There are some people who may be at an increased risk of Dilantin toxicity. Newborns, elderly people, and people with kidney or liver disease are more likely to experience Dilantin toxicity, as their bodies do not handle Dilantin as well as other people's bodies do. People with low levels of a certain protein (called albumin) in the blood also have a higher risk of toxicity. Dilantin toxicity is more likely to occur when the dose is increased or when other medications are started or stopped (due to Dilantin drug interactions).
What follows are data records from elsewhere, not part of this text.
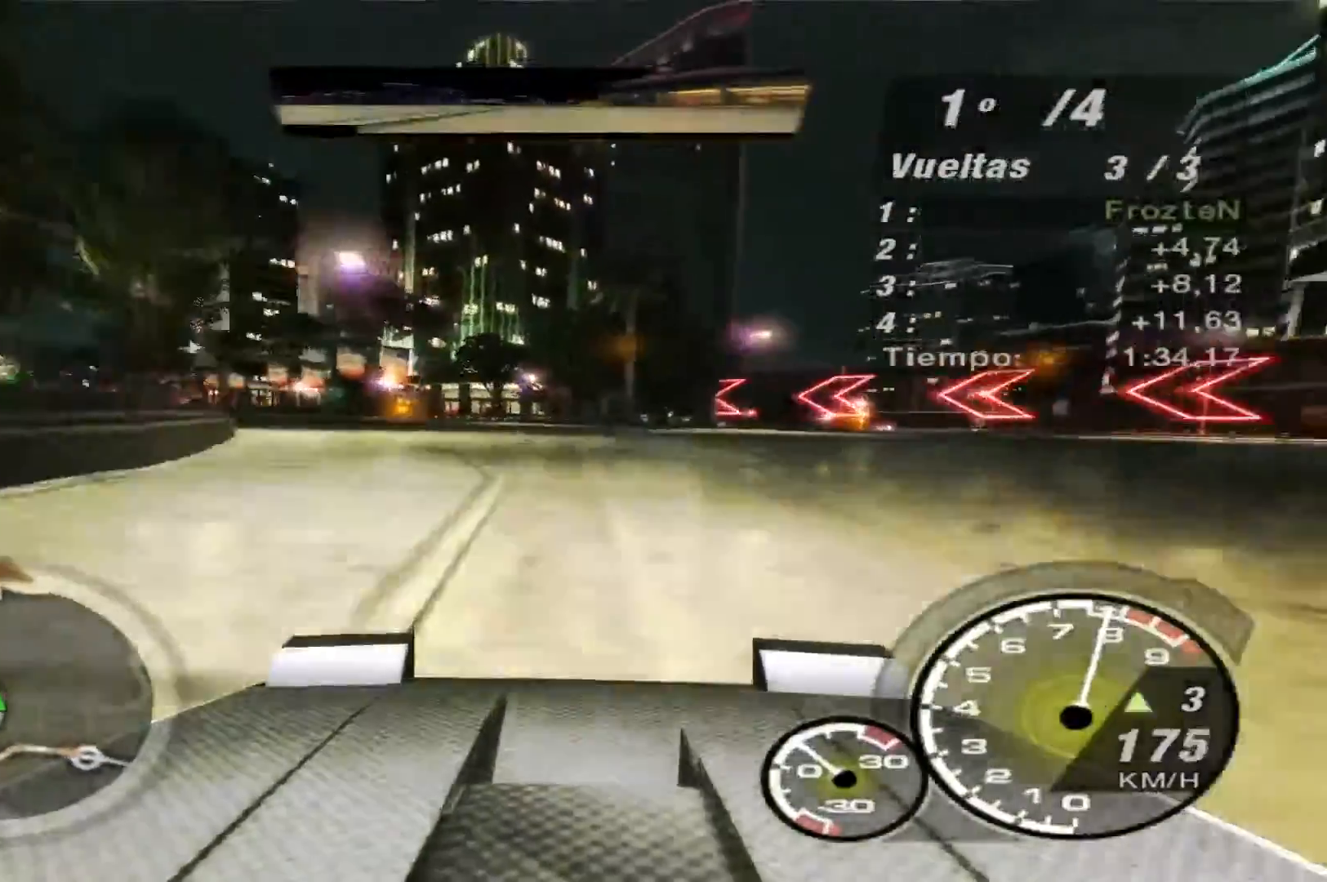
{"buttons": ["R2"], "left_stick": "left", "right_stick": "center", "events": []}
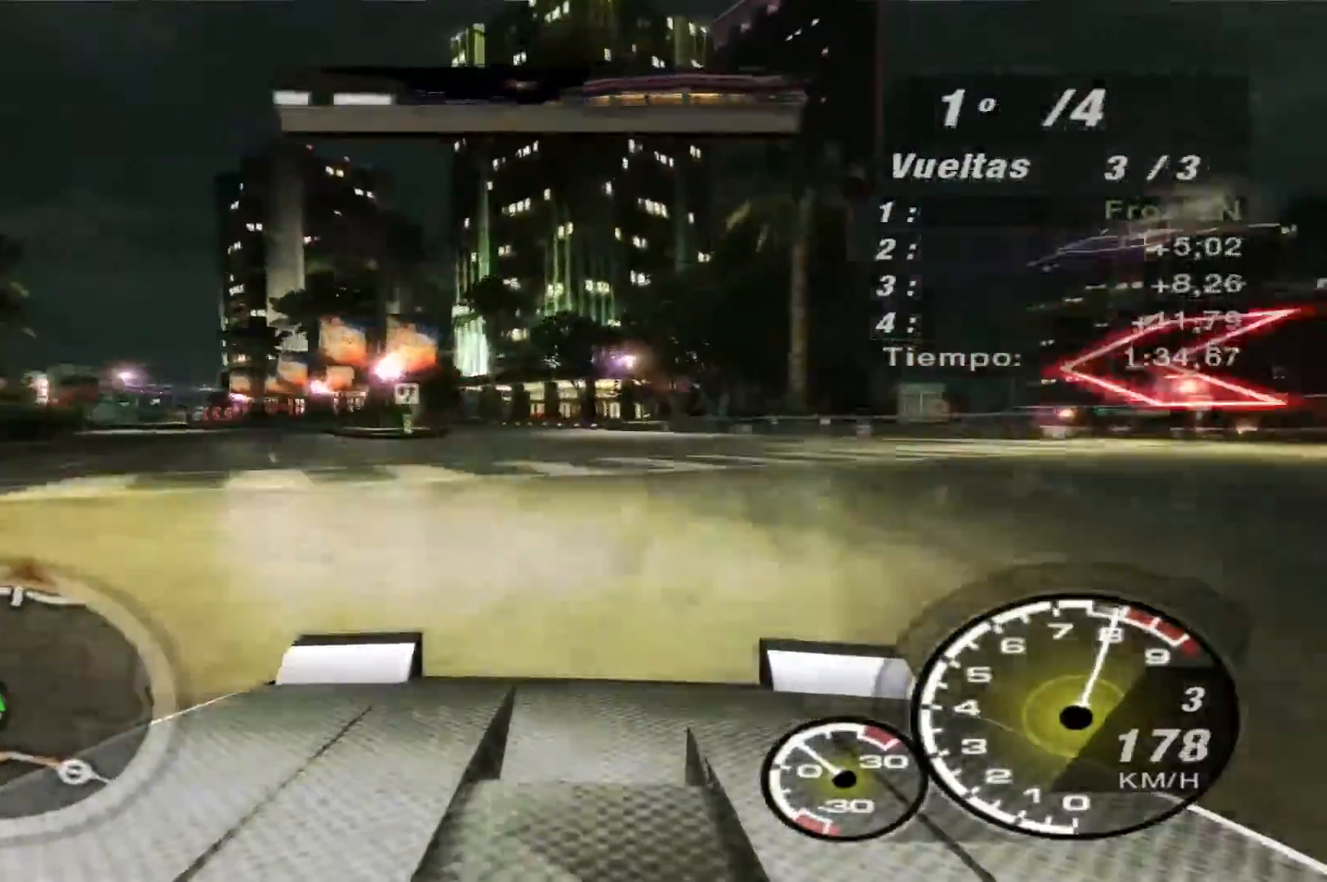
{"buttons": ["R2"], "left_stick": "left", "right_stick": "center", "events": []}
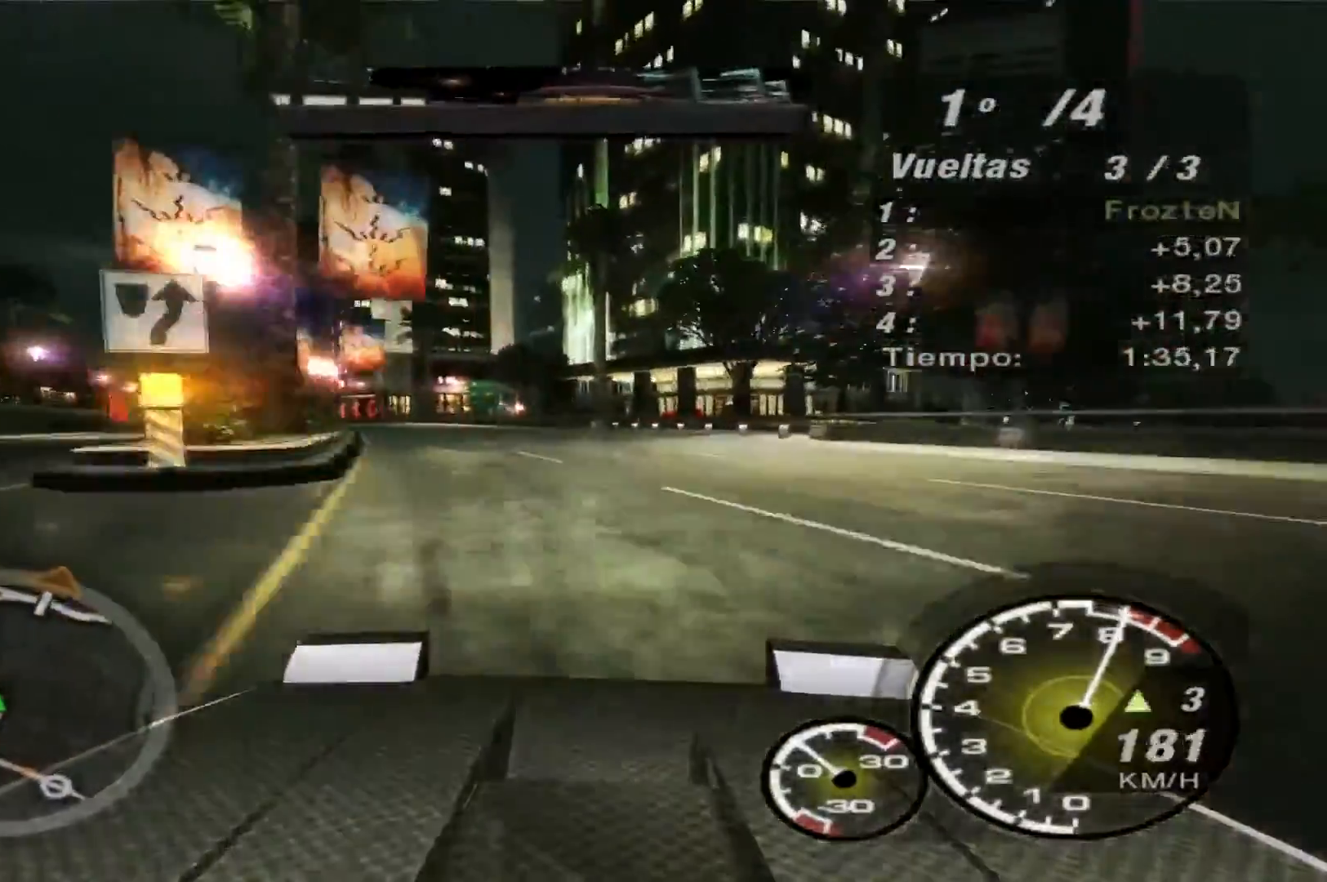
{"buttons": ["R2"], "left_stick": "left", "right_stick": "center", "events": []}
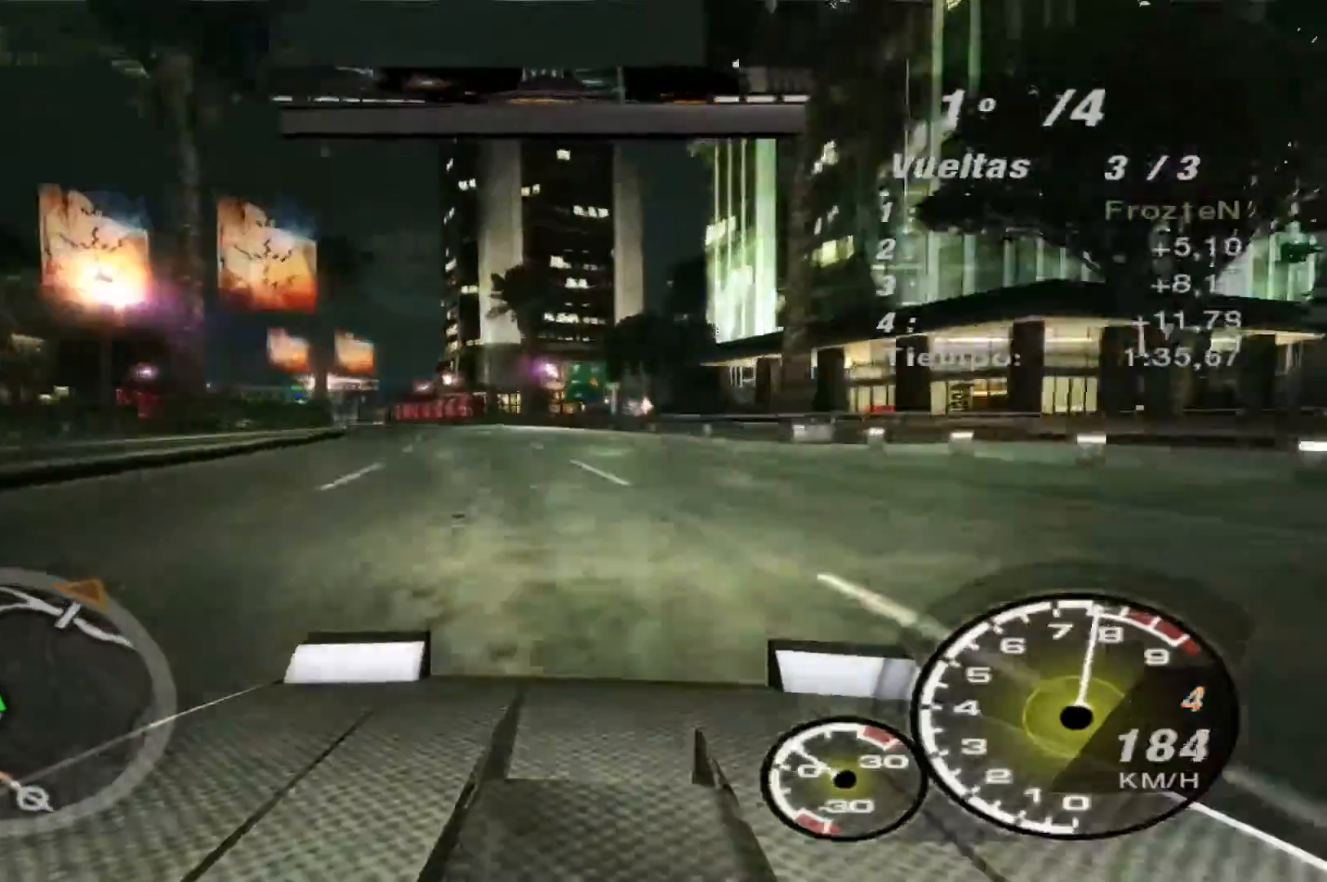
{"buttons": ["R2"], "left_stick": "left", "right_stick": "center", "events": []}
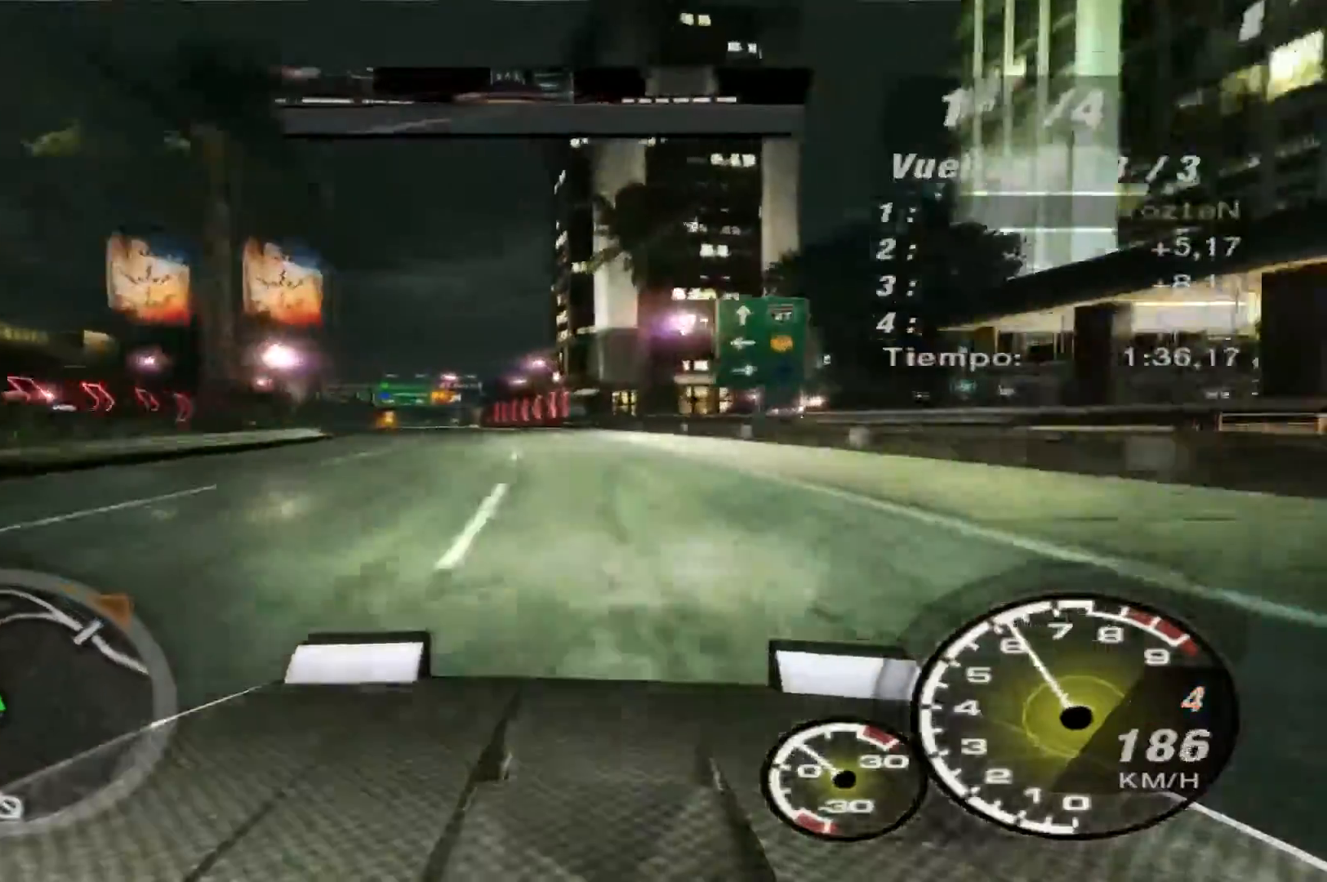
{"buttons": ["R2"], "left_stick": "left", "right_stick": "center", "events": []}
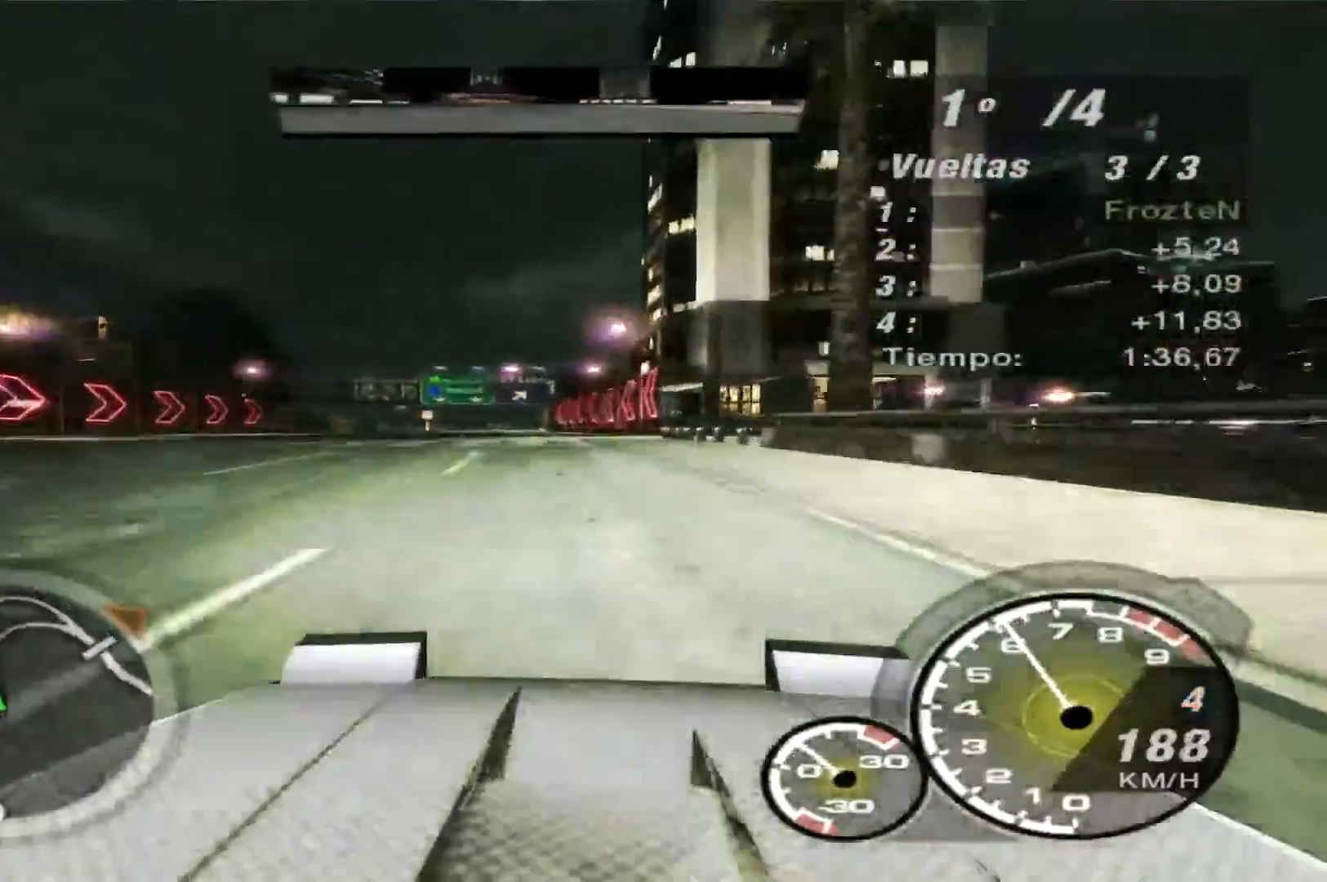
{"buttons": ["R2"], "left_stick": "left", "right_stick": "center", "events": []}
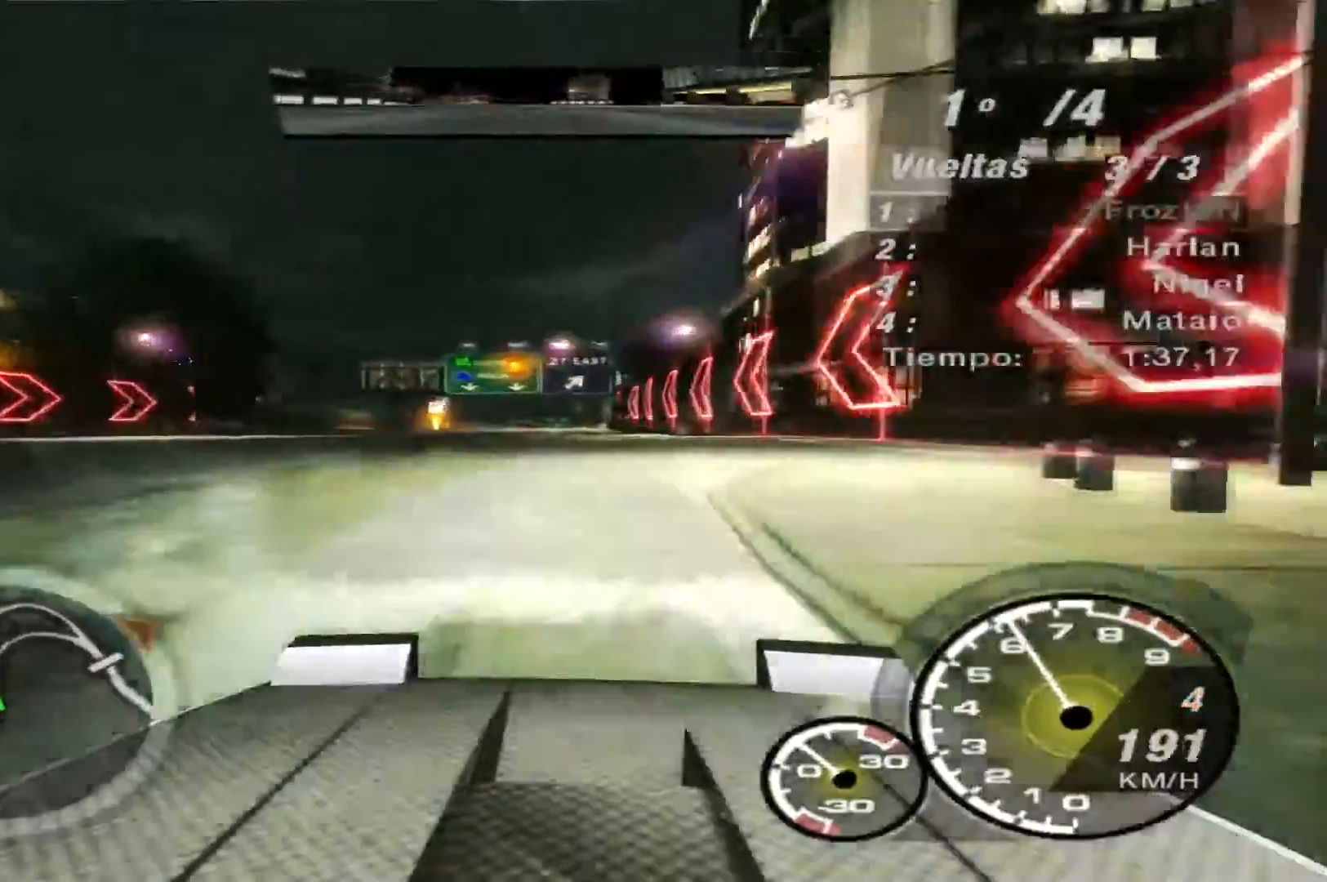
{"buttons": ["R2"], "left_stick": "center", "right_stick": "center", "events": [[67, "left_stick", "center"]]}
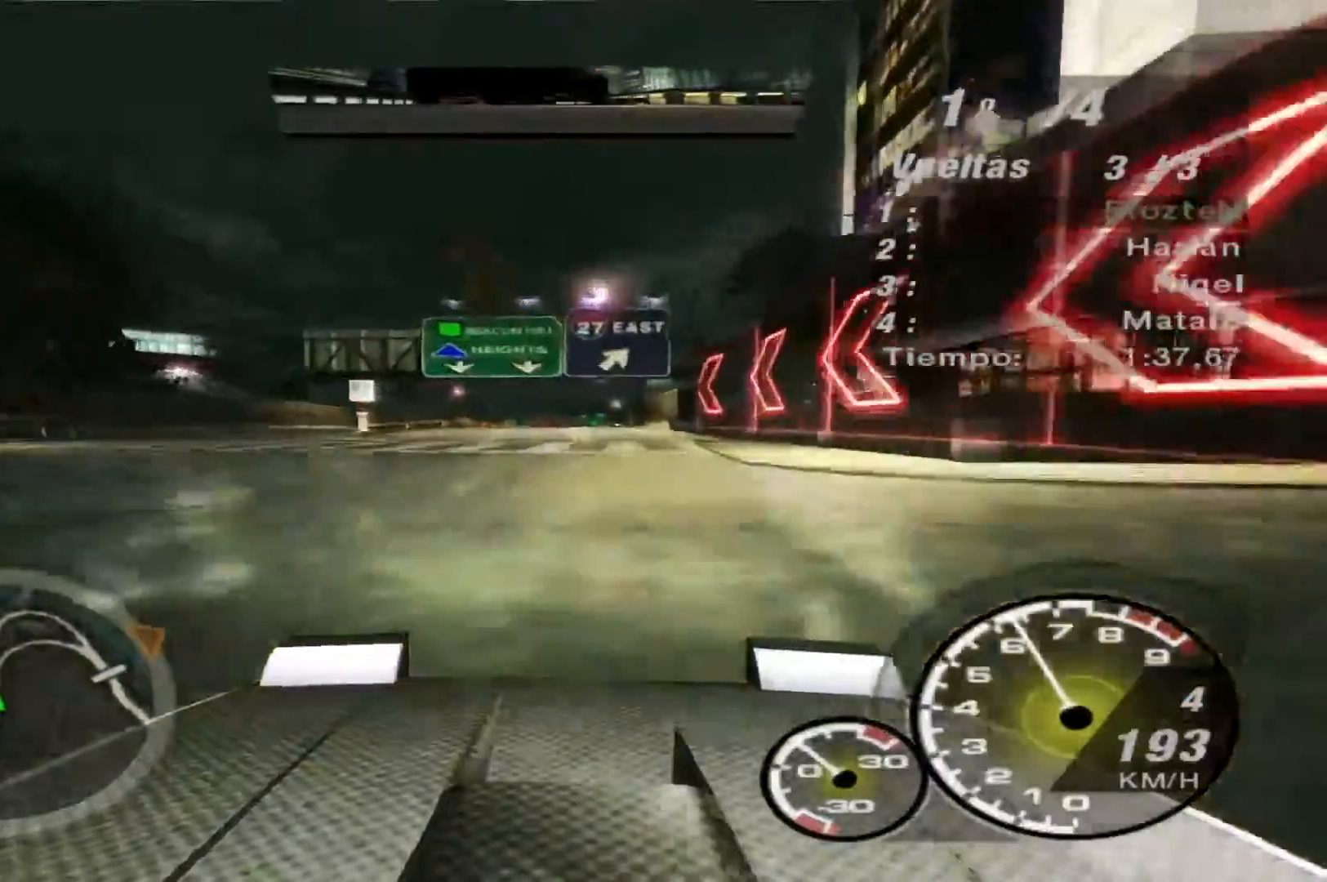
{"buttons": ["R2"], "left_stick": "center", "right_stick": "center", "events": []}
In order to guide treatment, Dilantin blood levels are first measured. If there was a recent overdose, the stomach can be pumped. Giving several doses of activated charcoal orally can help absorb Dilantin. Alternatively, the blood can be filtered through activated charcoal, using a process called charcoal hemoperfusion. A special dialysis-like treatment called MARS® (Molecular Adsorbents Recirculation System) can also be helpful, although it is not available in all hospitals. Dilantin should be stopped until the blood levels of Dilantin return to normal, and the Dilantin dose should be adjusted before the medication is restarted.
Toxicity is a risk associated with Dilantin use. It can cause a wide range of symptoms, ranging from mild and bothersome to severe and life-threatening. It is important for people who take Dilantin to be aware of the symptoms of Dilantin toxicity. If you think you may have toxicity symptoms, contact your healthcare provider immediately.